The ostensible shift in America’s perception concerning the relationship between the cultured/civilized white and the needy/seeking Indian, and the institutional manifestation of that shift as exhibited by changing educational policies for educating Indian children, was a farce. Big surprise. Here we have yet another instance of insidious mechanisms for exerting control and maintaining power structures through the method of disciplining and punishing (Man on the Band Stand). We get it Foucault!

Whenever we think “good” or “right” or “natural” or “progress” we must filter these assumptions—these little droplets we cling to, begging for something different—through a critical mindset; we must look for what is underlying those thoughts, align ourselves with Foucault and Pierce and decode what we think we see.

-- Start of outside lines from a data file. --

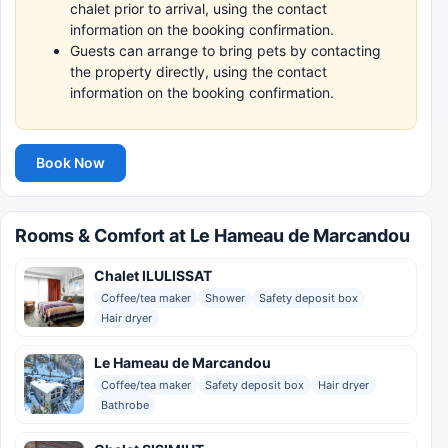
chalet prior to arrival, using the contact
information on the booking confirmation.
Guests can arrange to bring pets by contacting
the property directly, using the contact
information on the booking confirmation.
Book Now
Rooms & Comfort at Le Hameau de Marcandou
Chalet ILULISSAT
Coffee/tea maker
Shower
Safety deposit box
Hair dryer
Le Hameau de Marcandou
Coffee/tea maker
Safety deposit box
Hair dryer
Bathrobe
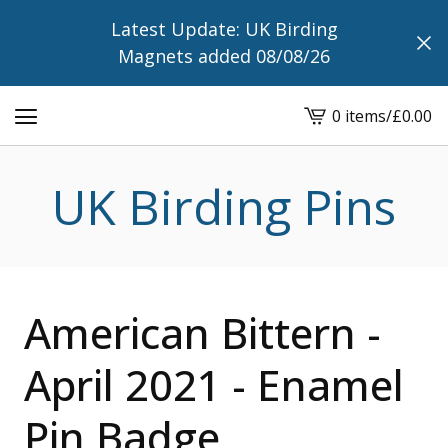
Latest Update: UK Birding
Magnets added 08/08/26
0 items
/
£
0.00
View
cart
-
UK Birding Pins
American Bittern -
April 2021 - Enamel
Pin Badge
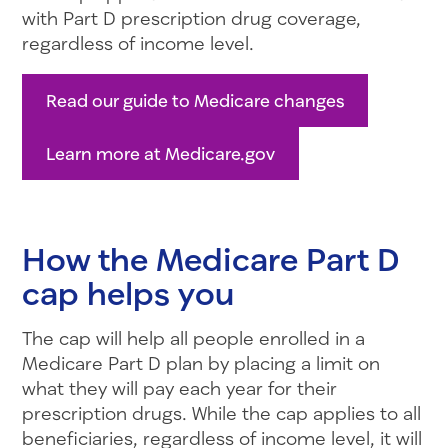
with Part D prescription drug coverage,
regardless of income level.
Read our guide to Medicare changes
Learn more at Medicare.gov
How the Medicare Part D
cap helps you
The cap will help all people enrolled in a
Medicare Part D plan by placing a limit on
what they will pay each year for their
prescription drugs. While the cap applies to all
beneficiaries, regardless of income level, it will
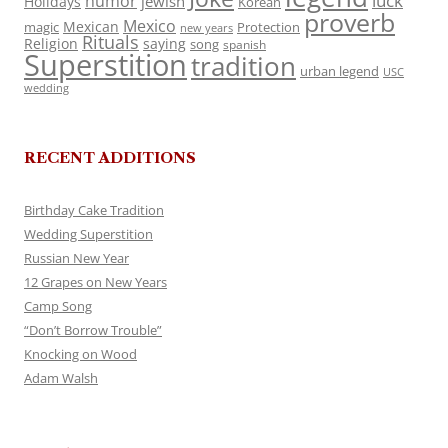
luck
humor
jewish
Holidays
Korean
proverb
Mexico
Mexican
magic
Protection
new years
Rituals
Religion
saying
song
spanish
Superstition
tradition
urban legend
USC
wedding
RECENT ADDITIONS
Birthday Cake Tradition
Wedding Superstition
Russian New Year
12 Grapes on New Years
Camp Song
“Don’t Borrow Trouble”
Knocking on Wood
Adam Walsh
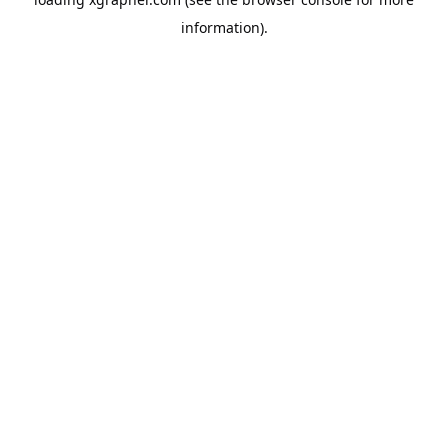
information).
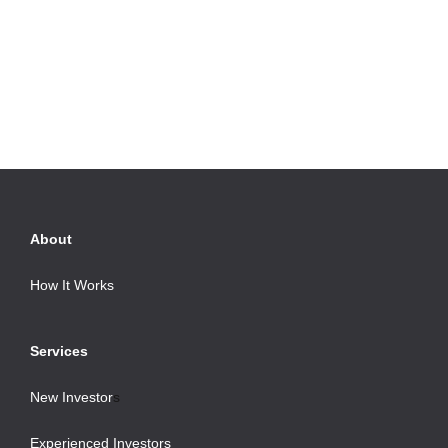
About
How It Works
Services
New Investor
s
Experienced Investors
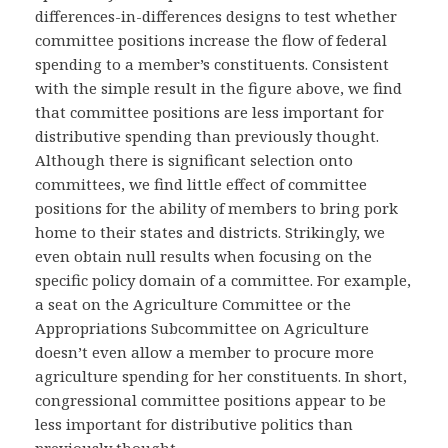
differences-in-differences designs to test whether
committee positions increase the flow of federal
spending to a member’s constituents. Consistent
with the simple result in the figure above, we find
that committee positions are less important for
distributive spending than previously thought.
Although there is significant selection onto
committees, we find little effect of committee
positions for the ability of members to bring pork
home to their states and districts. Strikingly, we
even obtain null results when focusing on the
specific policy domain of a committee. For example,
a seat on the Agriculture Committee or the
Appropriations Subcommittee on Agriculture
doesn’t even allow a member to procure more
agriculture spending for her constituents. In short,
congressional committee positions appear to be
less important for distributive politics than
previously thought.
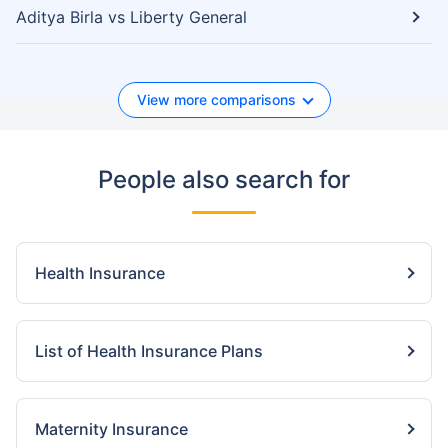
Aditya Birla vs Liberty General
View more comparisons
People also search for
Health Insurance
List of Health Insurance Plans
Maternity Insurance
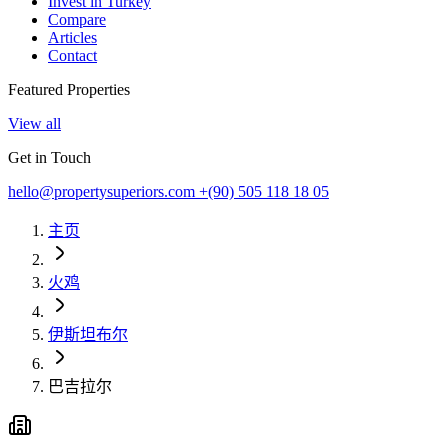
Invest in Turkey
Compare
Articles
Contact
Featured Properties
View all
Get in Touch
hello@propertysuperiors.com
+(90) 505 118 18 05
主页
火鸡
伊斯坦布尔
巴吉拉尔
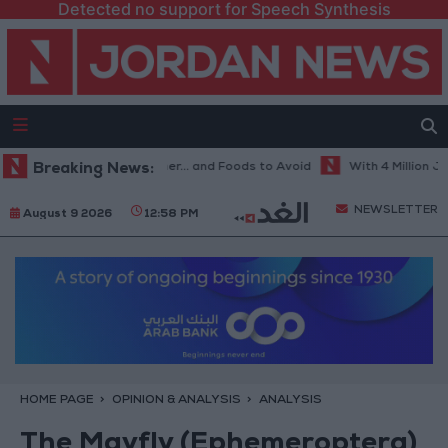
Detected no support for Speech Synthesis
est Diet in Hot Weather... and Foods to Avoid
Breaking News:
With 4 Million JOD.. 
NEWSLETTER
August 9 2026
12:58 PM
HOME PAGE
OPINION & ANALYSIS
ANALYSIS
The Mayfly (Ephemeroptera)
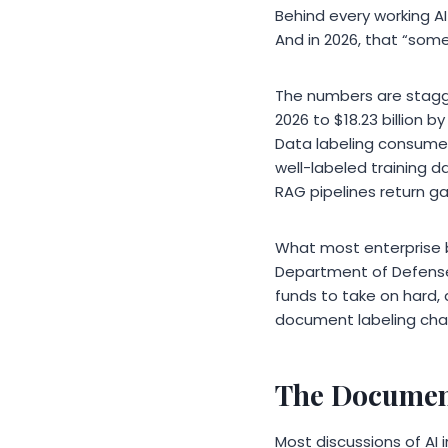
Behind every working A
And in 2026, that “som
The numbers are stagger
2026 to $18.23 billion
Data labeling consumes
well-labeled training 
RAG pipelines return ga
What most enterprise bu
Department of Defense 
funds to take on hard, 
document labeling chal
The Document
Most discussions of AI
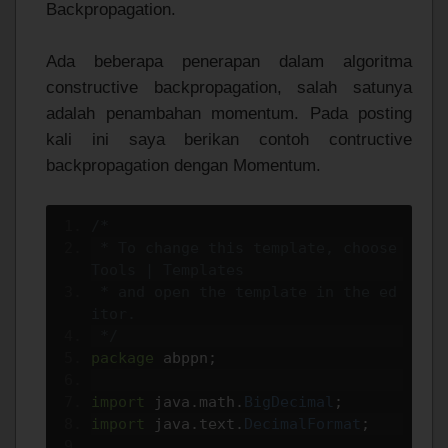
Backpropagation.
Ada beberapa penerapan dalam algoritma
constructive backpropagation, salah satunya
adalah penambahan momentum. Pada posting
kali ini saya berikan contoh contructive
backpropagation dengan Momentum.
/*
 * To change this template, choose 
Tools | Templates
 * and open the template in the ed
itor.
 */
package
 abppn
;
import
 java
.
math
.
BigDecimal
;
import
 java
.
text
.
DecimalFormat
;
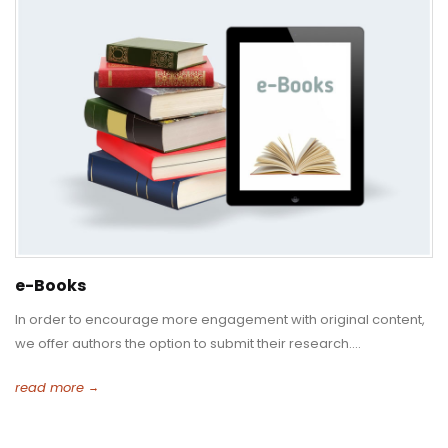
e-Books
In order to encourage more engagement with original content,
we offer authors the option to submit their research....
read more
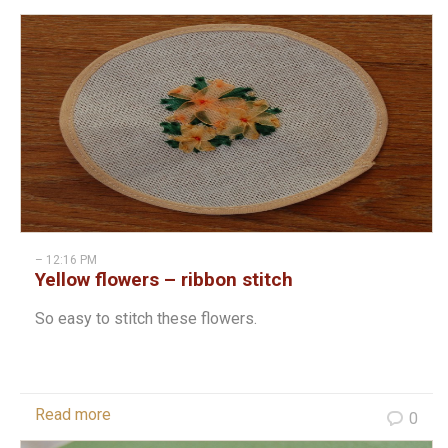
– 12:16 PM
Yellow flowers – ribbon stitch
So easy to stitch these flowers.
Read more
0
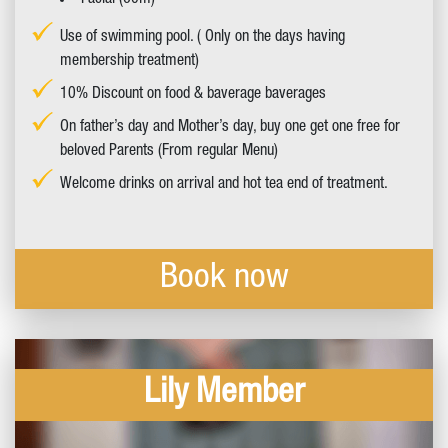
Facial (60m)
Use of swimming pool. ( Only on the days having
membership treatment)
10% Discount on food & baverage baverages
On father’s day and Mother’s day, buy one get one free for
beloved Parents (From regular Menu)
Welcome drinks on arrival and hot tea end of treatment.
Book now
Lily Member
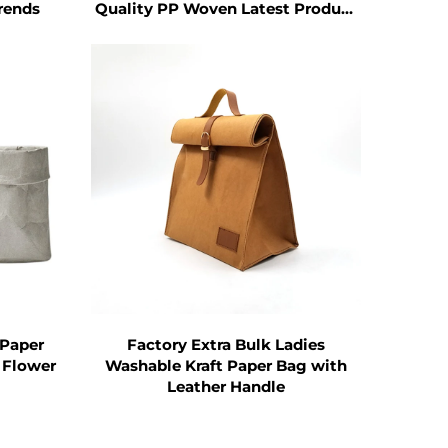
 reduces the cost of providing plastic
Trends
Quality PP Woven Latest Product
with Letter Pattern
ce in the long run.
ool for brand promotion.
 Bag. When customers carry the
 becomes a mobile advertisement for
luence.
 Tote Bag can reach more potential
 Paper
Factory Extra Bulk Ladies
 Flower
Washable Kraft Paper Bag with
Leather Handle
ess of customers to carry it and thus
corporations, have recognized the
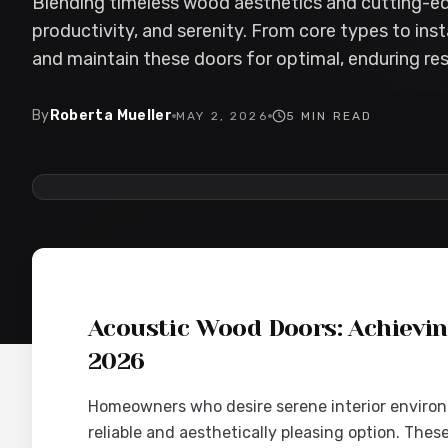
Blending timeless wood aesthetics and cutting-e
productivity, and serenity. From core types to inst
and maintain these doors for optimal, enduring res
By
Roberta Mueller
MAY 2, 2026
5
MIN READ
2026-05-02 05:26:35
Interior Wood Doors - Interior Design & Door Replaceme
Acoustic Wood Doors: Achievi
2026
Homeowners who desire serene interior environ
reliable and aesthetically pleasing option. The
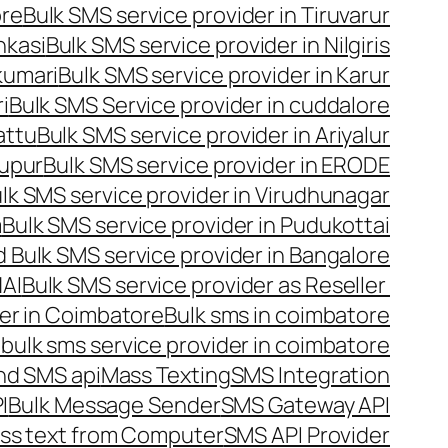
ore
Bulk SMS service provider in Tiruvarur
nkasi
Bulk SMS service provider in Nilgiris
kumari
Bulk SMS service provider in Karur
i
Bulk SMS Service provider in cuddalore
attu
Bulk SMS service provider in Ariyalur
rupur
Bulk SMS service provider in ERODE
lk SMS service provider in Virudhunagar
m
Bulk SMS service provider in Pudukottai
 Bulk SMS service provider in Bangalore
NAI
Bulk SMS service provider as Reseller
er in Coimbatore
Bulk sms in coimbatore
bulk sms service provider in coimbatore
nd SMS api
Mass Texting
SMS Integration
I
Bulk Message Sender
SMS Gateway API
ss text from Computer
SMS API Provider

My frustration after reading these insightful and largely spot on assessments of oppressive educational structures disciplining under the guise of care, progressive thinking, and “reform,” comes from a desire for engagement with something genuine. When can I look at something and see what I see? When can we begin to trust? Should we? Or can we only trust this reality that we can never know, can never affirm but only falsify—can this method of falsification, bringing us not closer to the truth, but farther from the false, ever be satisfying? Should it? How do we enact change?

Was the Indian Reorganization Act a genuine attempt, at best towards “making amends” for past discriminatory policies which manifested in the educational systems designed to culturally cleanse/polish the Indian peoples? Were the facilitators of this illusion malignant? Or were they just ignorant, products of their own form of structural disciplining, which rendered them incapable of seeing and critically examining the discourse which conditioned them?

Multiculturalism—alibi: cultural sensitivity. Consequence: constructed assumptions of cultural values and identity go unchecked, and therefore subliminally reinforced.

Affirmative action.

AID Africa.

Monogamy.

Welfare.

The list goes on.

When is school just school…? When does it not involve an othering?

When is learning an authentic engagement?